[Dataset entries]
· · · · · · ·

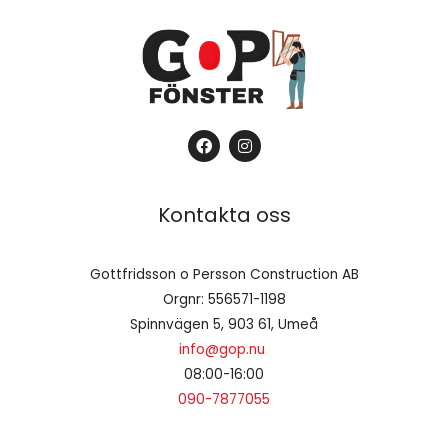
F
I
a
n
c
s
e
t
b
a
Kontakta oss
o
g
o
r
k
a
m
Gottfridsson o Persson Construction AB
Orgnr: 556571-1198
Spinnvägen 5, 903 61, Umeå
info@gop.nu
08:00-16:00
090-7877055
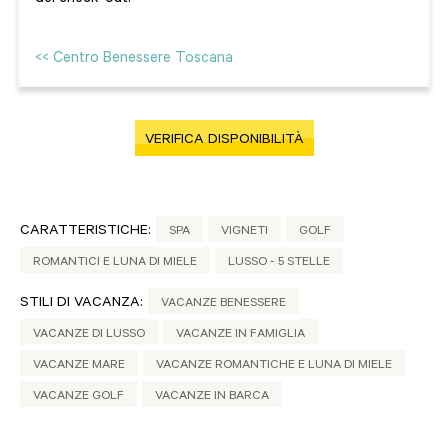
<< Centro Benessere Toscana
VERIFICA DISPONIBILITÀ
CARATTERISTICHE:
SPA
VIGNETI
GOLF
ROMANTICI E LUNA DI MIELE
LUSSO - 5 STELLE
STILI DI VACANZA:
VACANZE BENESSERE
VACANZE DI LUSSO
VACANZE IN FAMIGLIA
VACANZE MARE
VACANZE ROMANTICHE E LUNA DI MIELE
VACANZE GOLF
VACANZE IN BARCA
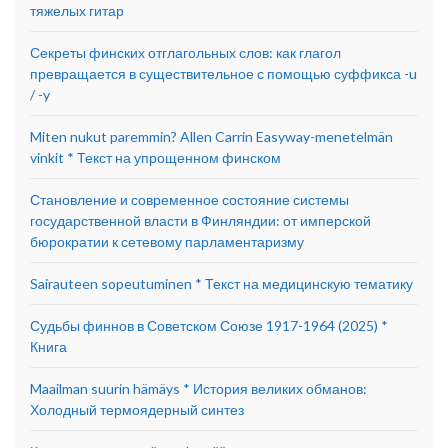
тяжелых гитар
Секреты финских отглагольных слов: как глагол
превращается в существительное с помощью суффикса -u
/ -y
Miten nukut paremmin? Allen Carrin Easyway-menetelmän
vinkit * Текст на упрощенном финском
Становление и современное состояние системы
государственной власти в Финляндии: от имперской
бюрократии к сетевому парламентаризму
Sairauteen sopeutuminen * Текст на медицинскую тематику
Судьбы финнов в Советском Союзе 1917-1964 (2025) *
Книга
Maailman suurin hämäys * История великих обманов:
Холодный термоядерный синтез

· · · · · · ·

Your reply should consist only of the lines running from the line with "VACANZE DI LUSSO" to the end of the entries, both included, copied exactly and without any pictures.

* [Response to the exercise]
VACANZE DI LUSSO
VACANZE IN FAMIGLIA
VACANZE MARE
VACANZE ROMANTICHE E LUNA DI MIELE
VACANZE GOLF
VACANZE IN BARCA
тяжелых гитар
Секреты финских отглагольных слов: как глагол
превращается в существительное с помощью суффикса -u
/ -y
Miten nukut paremmin? Allen Carrin Easyway-menetelmän
vinkit * Текст на упрощенном финском
Становление и современное состояние системы
государственной власти в Финляндии: от имперской
бюрократии к сетевому парламентаризму
Sairauteen sopeutuminen * Текст на медицинскую тематику
Судьбы финнов в Советском Союзе 1917-1964 (2025) *
Книга
Maailman suurin hämäys * История великих обманов:
Холодный термоядерный синтез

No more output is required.